British monarchs lost their power to Parliament during the period known as the Enlightenment . This refers to a cultural movement among thinkers in European history when people decided that logic and reason could change the world for the better. The biggest problem for these thinkers was to make up their minds where to begin. After all, if you start with the wrong idea, your whole line of thinking after that will be wrong.
The French philosopher Descartes, for example, decided that the universe was composed of two things: mind and matter. His starting point was: “I think, therefore I am.” The material universe could be understood as a huge machine. There was incredible potential for progress. This world-view turned out to be very successful and remains with us today. Many of the important thinkers involved in the Enlightenment were British. New ideas about politics and economics were spread in the English language.
Francis Bacon had said that objective thought and experimentation were important in science. In the same way, political thinkers believed that rational thinking could improve society. Thomas Hobbes (1588-1679) tried to clarify the relationship between rulers and ruled. He suggested that rulers had to be very strong, but people also had rights. John Locke (1632-1704) argued that rulers could only claim power if they protected the rights of their people. So the question of rights was very important. The English Civil War was a struggle over rights: the rights of the King and the rights of Parliament.
Two opposing factions developed in Parliament: the Whigs and the Tories. The Whigs believed that the rights of Parliament were most important and needed protecting; the Tories believed the same thing about the rights of kings and queens. Debates were to continue along these lines in Parliament for a very long time indeed and the English language developed as powerful people presented their arguments. In this way, the British two-party political system developed.
As science and technology advanced, there were opportunities for the British to start up new societies overseas in the seventeenth century. The most important of these were in the thirteen colonies in North America but there were also exciting opportunities in the Caribbean and Canada.
The ideas of the Enlightenment played an important part in the incredibly dynamic development of English-speaking America. Bacon, Locke, and Newton were the heroes of Benjamin Franklin, one of the founding fathers of the United States. As Locke had said, dynamic societies were all about rights. In fact, the British government needed to lose their rights in the thirteen colonies in North America before explosive development of the English language and British cultural heritage could take place.
The early North American colonists were concerned with survival, building houses and churches, and getting along with the natives. However, slowly, they started to cooperate with each other and the idea of a union started to develop. The English language was used throughout this process, of course.
The American colonists became increasingly unhappy about paying taxes to the British. After all, the Americans had no rights in the British government, so why were they paying taxes? The British government made a big mistake in not compromising on this point. This eventually led to war. Thomas Jefferson used the expression “United States of America” in the Declaration of Independence of 1776.
France, which had land west of the British colonies, helped the Americans a lot, and the war finally ended in 1783 with the united American colonies now independent. Even so, those colonies were culturally still very British.
Also, the French had used up too much money fighting the British in America. The French also had problems in the Caribbean and a continuing war with Britain, so they were ready to sell their American land rather cheaply to the United States in 1803. This was called the Louisiana Purchase. Immigrants coming into the United States through the English-speaking colonies now had lots of land in the west that they could spread into.
When the United States won the Mexican-American War in 1848, the conditions were right for the English language to sweep across almost the whole of what is now the United States of America.

**Work instructions**
1. Translate this sentence from the passage on the Enlightenment into Spanish: "The English Civil War was a struggle over rights: the rights of the King and the rights of Parliament."
2. Print the part of the passage on the Enlightenment that starts at "The American colonists" and ends at "Independence of 1776.".

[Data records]
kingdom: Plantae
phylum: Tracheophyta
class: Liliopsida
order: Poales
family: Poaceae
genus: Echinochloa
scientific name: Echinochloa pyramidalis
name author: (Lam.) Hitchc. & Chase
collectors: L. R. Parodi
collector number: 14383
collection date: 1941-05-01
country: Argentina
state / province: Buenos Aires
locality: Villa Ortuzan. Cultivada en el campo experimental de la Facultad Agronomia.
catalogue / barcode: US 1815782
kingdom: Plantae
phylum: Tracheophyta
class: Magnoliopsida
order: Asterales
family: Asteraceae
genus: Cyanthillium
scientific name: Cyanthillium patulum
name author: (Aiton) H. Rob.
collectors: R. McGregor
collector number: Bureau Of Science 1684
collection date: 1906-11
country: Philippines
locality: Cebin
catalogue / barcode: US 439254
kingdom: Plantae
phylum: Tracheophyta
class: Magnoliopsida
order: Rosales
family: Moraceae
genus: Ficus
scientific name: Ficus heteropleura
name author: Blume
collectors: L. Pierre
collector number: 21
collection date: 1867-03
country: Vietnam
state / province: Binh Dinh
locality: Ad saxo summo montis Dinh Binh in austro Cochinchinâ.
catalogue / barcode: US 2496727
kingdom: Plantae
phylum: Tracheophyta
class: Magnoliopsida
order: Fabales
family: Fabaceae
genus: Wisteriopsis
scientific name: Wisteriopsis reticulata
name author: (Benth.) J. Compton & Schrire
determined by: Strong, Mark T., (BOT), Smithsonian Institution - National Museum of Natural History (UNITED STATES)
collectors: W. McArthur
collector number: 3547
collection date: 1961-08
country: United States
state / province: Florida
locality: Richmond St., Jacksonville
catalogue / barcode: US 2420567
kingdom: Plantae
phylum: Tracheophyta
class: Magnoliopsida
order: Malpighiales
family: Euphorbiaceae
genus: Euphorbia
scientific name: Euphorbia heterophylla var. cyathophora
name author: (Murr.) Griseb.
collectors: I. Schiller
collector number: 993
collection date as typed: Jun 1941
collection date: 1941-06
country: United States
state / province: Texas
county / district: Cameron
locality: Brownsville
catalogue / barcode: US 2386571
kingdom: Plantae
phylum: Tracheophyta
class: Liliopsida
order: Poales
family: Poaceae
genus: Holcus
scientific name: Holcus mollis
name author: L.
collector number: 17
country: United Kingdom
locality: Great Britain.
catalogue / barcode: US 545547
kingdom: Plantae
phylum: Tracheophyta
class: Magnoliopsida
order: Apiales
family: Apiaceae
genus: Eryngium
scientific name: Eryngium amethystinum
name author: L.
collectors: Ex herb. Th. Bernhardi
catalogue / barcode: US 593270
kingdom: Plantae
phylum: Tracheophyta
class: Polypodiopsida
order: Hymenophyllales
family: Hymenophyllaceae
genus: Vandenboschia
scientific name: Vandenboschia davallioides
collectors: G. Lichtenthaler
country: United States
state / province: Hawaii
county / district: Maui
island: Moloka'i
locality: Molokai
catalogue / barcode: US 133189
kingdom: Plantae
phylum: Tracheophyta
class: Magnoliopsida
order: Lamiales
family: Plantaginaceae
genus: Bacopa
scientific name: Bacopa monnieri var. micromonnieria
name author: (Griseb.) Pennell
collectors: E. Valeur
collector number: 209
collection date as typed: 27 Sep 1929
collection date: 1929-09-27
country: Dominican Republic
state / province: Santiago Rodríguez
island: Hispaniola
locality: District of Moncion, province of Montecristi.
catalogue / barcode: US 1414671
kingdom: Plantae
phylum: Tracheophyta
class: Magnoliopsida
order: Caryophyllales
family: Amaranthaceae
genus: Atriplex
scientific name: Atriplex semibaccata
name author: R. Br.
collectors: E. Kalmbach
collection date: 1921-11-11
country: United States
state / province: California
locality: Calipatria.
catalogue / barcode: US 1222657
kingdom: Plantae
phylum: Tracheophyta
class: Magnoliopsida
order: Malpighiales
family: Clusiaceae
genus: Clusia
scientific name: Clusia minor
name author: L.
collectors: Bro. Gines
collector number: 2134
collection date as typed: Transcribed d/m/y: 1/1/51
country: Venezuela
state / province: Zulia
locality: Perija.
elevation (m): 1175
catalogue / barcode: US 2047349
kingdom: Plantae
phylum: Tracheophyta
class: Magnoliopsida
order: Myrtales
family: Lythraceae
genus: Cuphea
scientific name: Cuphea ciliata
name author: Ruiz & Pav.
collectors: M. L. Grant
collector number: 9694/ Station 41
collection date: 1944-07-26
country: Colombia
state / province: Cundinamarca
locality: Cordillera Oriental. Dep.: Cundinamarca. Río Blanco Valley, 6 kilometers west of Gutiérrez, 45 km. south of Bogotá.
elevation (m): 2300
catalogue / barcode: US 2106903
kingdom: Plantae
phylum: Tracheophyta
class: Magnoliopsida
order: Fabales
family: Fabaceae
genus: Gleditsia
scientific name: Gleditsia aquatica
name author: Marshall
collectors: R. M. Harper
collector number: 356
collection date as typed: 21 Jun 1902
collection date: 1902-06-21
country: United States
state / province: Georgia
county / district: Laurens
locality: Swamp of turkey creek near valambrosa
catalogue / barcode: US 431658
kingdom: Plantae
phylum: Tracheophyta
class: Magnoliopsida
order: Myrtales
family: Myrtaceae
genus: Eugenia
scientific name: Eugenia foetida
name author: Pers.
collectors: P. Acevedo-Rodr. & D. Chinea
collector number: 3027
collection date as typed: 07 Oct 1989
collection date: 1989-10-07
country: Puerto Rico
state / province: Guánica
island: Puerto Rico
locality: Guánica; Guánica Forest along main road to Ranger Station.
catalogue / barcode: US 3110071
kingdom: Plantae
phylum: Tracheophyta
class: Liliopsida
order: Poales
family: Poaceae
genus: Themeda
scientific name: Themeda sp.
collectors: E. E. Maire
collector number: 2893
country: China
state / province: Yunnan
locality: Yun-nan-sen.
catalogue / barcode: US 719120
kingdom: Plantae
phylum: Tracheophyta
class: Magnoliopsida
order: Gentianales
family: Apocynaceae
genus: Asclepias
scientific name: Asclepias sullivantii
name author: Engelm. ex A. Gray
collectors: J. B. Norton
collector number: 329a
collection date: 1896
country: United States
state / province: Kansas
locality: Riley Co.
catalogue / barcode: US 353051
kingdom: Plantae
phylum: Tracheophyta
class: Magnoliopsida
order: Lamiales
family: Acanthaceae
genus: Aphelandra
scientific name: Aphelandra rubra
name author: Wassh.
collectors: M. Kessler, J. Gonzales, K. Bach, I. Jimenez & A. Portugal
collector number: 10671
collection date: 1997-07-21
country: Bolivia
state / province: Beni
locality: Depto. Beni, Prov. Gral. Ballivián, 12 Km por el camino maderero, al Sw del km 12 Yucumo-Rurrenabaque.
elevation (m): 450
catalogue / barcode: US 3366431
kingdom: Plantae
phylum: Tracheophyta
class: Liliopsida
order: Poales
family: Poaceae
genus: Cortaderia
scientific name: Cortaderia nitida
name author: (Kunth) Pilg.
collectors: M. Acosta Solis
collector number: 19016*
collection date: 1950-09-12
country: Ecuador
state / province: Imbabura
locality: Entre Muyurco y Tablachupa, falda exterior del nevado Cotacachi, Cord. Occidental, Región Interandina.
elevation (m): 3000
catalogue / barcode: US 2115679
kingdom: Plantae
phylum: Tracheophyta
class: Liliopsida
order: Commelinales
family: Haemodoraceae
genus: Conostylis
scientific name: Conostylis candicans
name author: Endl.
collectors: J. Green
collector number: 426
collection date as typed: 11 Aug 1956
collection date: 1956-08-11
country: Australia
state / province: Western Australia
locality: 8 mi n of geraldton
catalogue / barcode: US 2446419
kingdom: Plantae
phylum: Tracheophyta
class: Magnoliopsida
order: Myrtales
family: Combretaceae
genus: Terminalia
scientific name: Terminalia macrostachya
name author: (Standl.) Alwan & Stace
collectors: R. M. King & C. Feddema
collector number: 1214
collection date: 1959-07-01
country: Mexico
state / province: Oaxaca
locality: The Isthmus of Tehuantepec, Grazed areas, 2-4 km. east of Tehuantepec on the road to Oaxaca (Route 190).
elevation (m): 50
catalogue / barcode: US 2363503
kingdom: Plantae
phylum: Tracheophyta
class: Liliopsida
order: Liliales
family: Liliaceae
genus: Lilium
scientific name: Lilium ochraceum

**Results of the tasks**
1. La Guerra Civil inglesa fue una lucha por los derechos: los derechos del Rey y los derechos del Parlamento.

2.
The American colonists became increasingly unhappy about paying taxes to the British. After all, the Americans had no rights in the British government, so why were they paying taxes? The British government made a big mistake in not compromising on this point. This eventually led to war. Thomas Jefferson used the expression “United States of America” in the Declaration of Independence of 1776.